I made a deliberate effort to see Maleveller play the opening set at the Doublewide on May 5 at the behest of my tattoo artist.  Once, as he traced clouds across my arm in ink pen, and the conversation turned to DFW’s best musical acts, he threw out a vote for Maleveller, about whom I had never heard.  My tattooist’s preferences range from Motown to math rock, so there is no way of guessing the nature of what he might suggest.  In my half a dozen sessions with him, I had come to know him not only as a skillful artist, but also as a fairly reliable ipod DJ – one of the new useless skill sets technology has carved out for us.  Given the band’s name, I had good reason to believe they lived on the thrashier side of life, and I was certain that something thrashier was just the sort of nostalgic gratification I craved.

Metal band names have an almost onomatopoeic quality.  Maleveller, Slayer, Sabbath, Motörhead, Pantera.  Like metal’s vocal bellowing, it is more about how the name sounds, rolls off the tongue, than what it implies.  Evocation over connotation, Metal’s appeal is almost entirely visceral.  All the varieties of music we give names like “harsh” or “aggressive” or “intense” are buttressed by rhythm.  Those who have any affection for this sort of music feel something vital about its corpus and its beating organs.  It seems absolutely goofy to attribute such grand palpability to something that is so obnoxious to a lot of people, but it seems just as goofy to think that Bill Haley & His Comets used to cause riots.  Powerful affectation can arise from unlikely circumstances, even just a good beat.

Far from the excesses that besmirch some of the metal genre’s gimmicky commercial success, the crowd at the Doublewide that night evoked an almost working-class austerity.  Black t-shirts and blue jeans were the norm, beards were worn unironically.  One could imagine this hearkening back to a younger Black Sabbath, whose members spent their days in sheet metal factories and slaughterhouses, scrapping for night gigs in pubs.  I could easily imagine this is the situation with Maleveller.  Though I know nothing about the members’ various day lives, they began and carried out their set with the unyielding seriousness and urgency of a yeoman.

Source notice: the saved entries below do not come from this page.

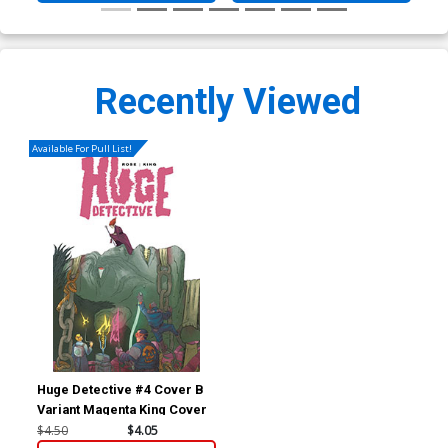
Recently Viewed
Available For Pull List!
Huge Detective #4 Cover B
Variant Magenta King Cover
$4.50
$4.05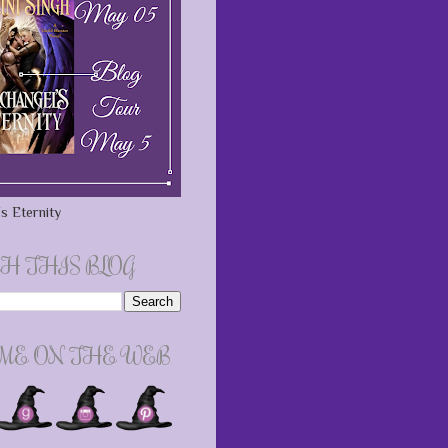
s Eternity
H THIS BLOG
 ME ON THE WEB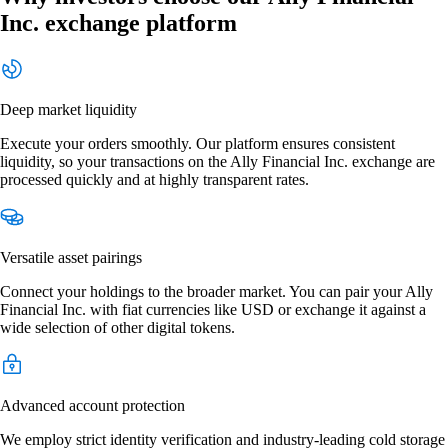
Inc. exchange platform
Deep market liquidity
Execute your orders smoothly. Our platform ensures consistent
liquidity, so your transactions on the Ally Financial Inc. exchange are
processed quickly and at highly transparent rates.
Versatile asset pairings
Connect your holdings to the broader market. You can pair your Ally
Financial Inc. with fiat currencies like USD or exchange it against a
wide selection of other digital tokens.
Advanced account protection
We employ strict identity verification and industry-leading cold storage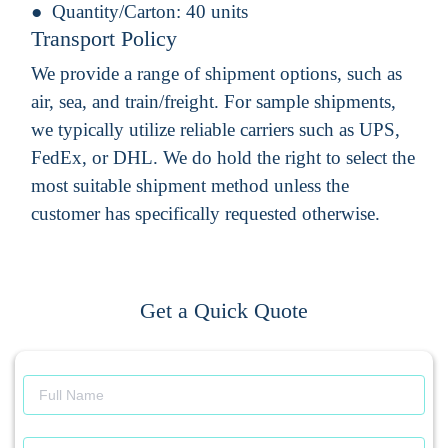
Quantity/Carton:
40 units
Transport Policy
We provide a range of shipment options, such as
air, sea, and train/freight. For sample shipments,
we typically utilize reliable carriers such as UPS,
FedEx, or DHL. We do hold the right to select the
most suitable shipment method unless the
customer has specifically requested otherwise.
Get a Quick Quote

It had been probably too long since I had really had my cranium rattled by a guitar amp or since I had heard a twin guitar solo.  Let’s be clear on something: twin guitar solos are a gift from Jesus, a miracle of sound that actual musicians know is easy to replicate, but I think is patent wizardry.  The rest of it too filled me with a slaphappy awe, the gravity of sound, every hamfisted swipe at my senses, meant in some economy to be clumsy, but that Maleveller corralled into an unlikely elegance.

Maleveller was not recommended in vain.  They employed a practiced attack I recognized and adored.  The rumor is they spent their formative days as a band locked in a room somewhere, practicing incessantly until they got it right.  Musicians such as these are admirable exactly for the reasons rock and roll’s perversions are scorned.  Maleveller did not indulge in cheap bravado or frivolity.  They toiled in the true sense, with a duty and care that is a luxury in contemporary behavior.  They validated the cagey metal ethic that finds beauty in struggle and strangely vigorous life in pursuit of death.

Afterward, I approached vocalist and guitarist Brian Smith for an EP, whose cover features some saintly, avian creature with a snake tail.  Admittedly, there is a quality to metal that reveals one’s inner dork.  Brian offers me first an apology and then a boast.  “[The EP] is only three songs,” he admits, “but it’s twenty minutes long.”  Such marathon tactics have always been one of metal’s endearing traits, a descriptor one could easily apply to the genre as a whole — the earnestness, the work ethic, the stony, serious approach to forging these lengthy mini-opuses of sharp provocation.  There’s a bewitching quality to all of it that is refinement in its own right, and, for me, a satisfying familiarity.